Es el Espíritu el que nos guiará para llegar a ser la mejor versión de nosotros mismos. No es por nuestro esfuerzo, no se trata de aplicar leyes morales a nuestra vida, sino que se trata de fe. La ley del pecado mora en nosotros, suya sería la victoria, pero por el gran amor de Dios, por su Gracia, por su intención de atraernos a Él, de salvarnos, de convencernos y enseñarnos, nos da la vida y la liberación del pecado y de la muerte a través de su Espíritu (v2). Por lo tanto, profundicemos en el Espíritu, abrámosle las puertas de todos los rincones de nuestro ser, sumerjámonos en Él, dejémosle actuar. Entonces es cuando recibimos la auténtica enseñanza de cómo vivir en justicia y Él se encarga de dar muerte a todos esos hábitos que aún nos retienen y esclavizan.

Esta semana, en nuestro estudio, vamos a ponernos delante de esos hábitos que son propios de una naturaleza caída.

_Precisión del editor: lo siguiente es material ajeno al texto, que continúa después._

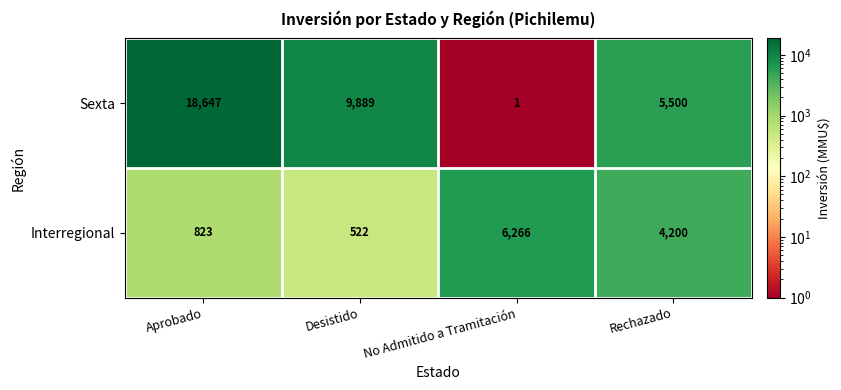

At which category is the sum across all series the highest?

Aprobado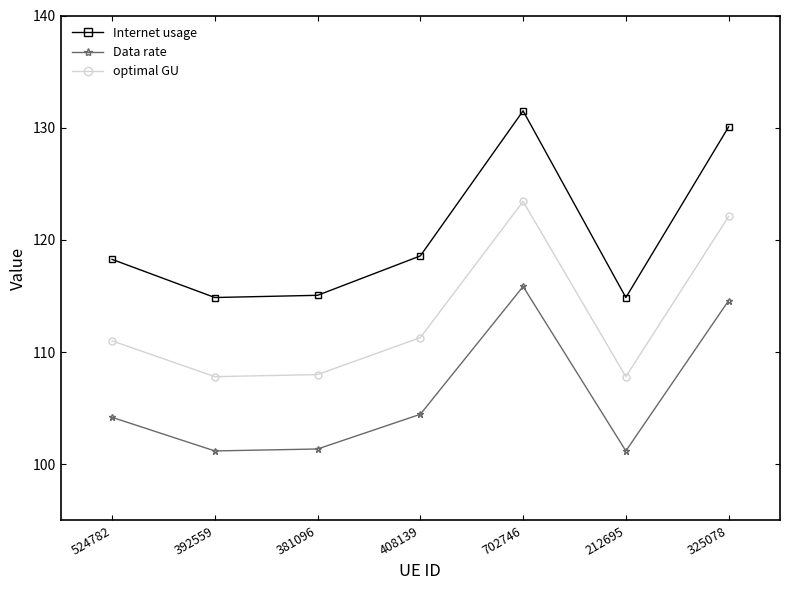

Does the chart have visible grid lines?

No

Hablaremos del orgullo, de la avaricia, de la lujuria, entre otros, y no como aspectos que están fuera de nuestra vida “santa”, sino reconociendo como en mayor o menor medida pueden estar formando parte de nuestros pensamientos y actos. Reconocerlo es clave para clamar a Dios con fuerza: ¡Abba, Padre!, y dejar que el Espíritu de Dios, el que nos adopta como hijos de Dios, el que nos hace coherederos con Cristo, nos libere y dé la vida y libertad que Dios anhela para cada uno de nosotros (v15).

REFLEXIONEMOS: ¿Qué pasos crees que debes dar para liberarte de la tensión que hay entre lo que quieres hacer y lo que haces realmente? ¿De donde recibirás las fuerzas para mejorar y eliminar tus malos hábitos? ¿de ti mismo? ¿o de Aquel que mora en ti? Deja que sea Él quien te transforme. Solo tienes que profundizar en el Espíritu que te ha dado la vida.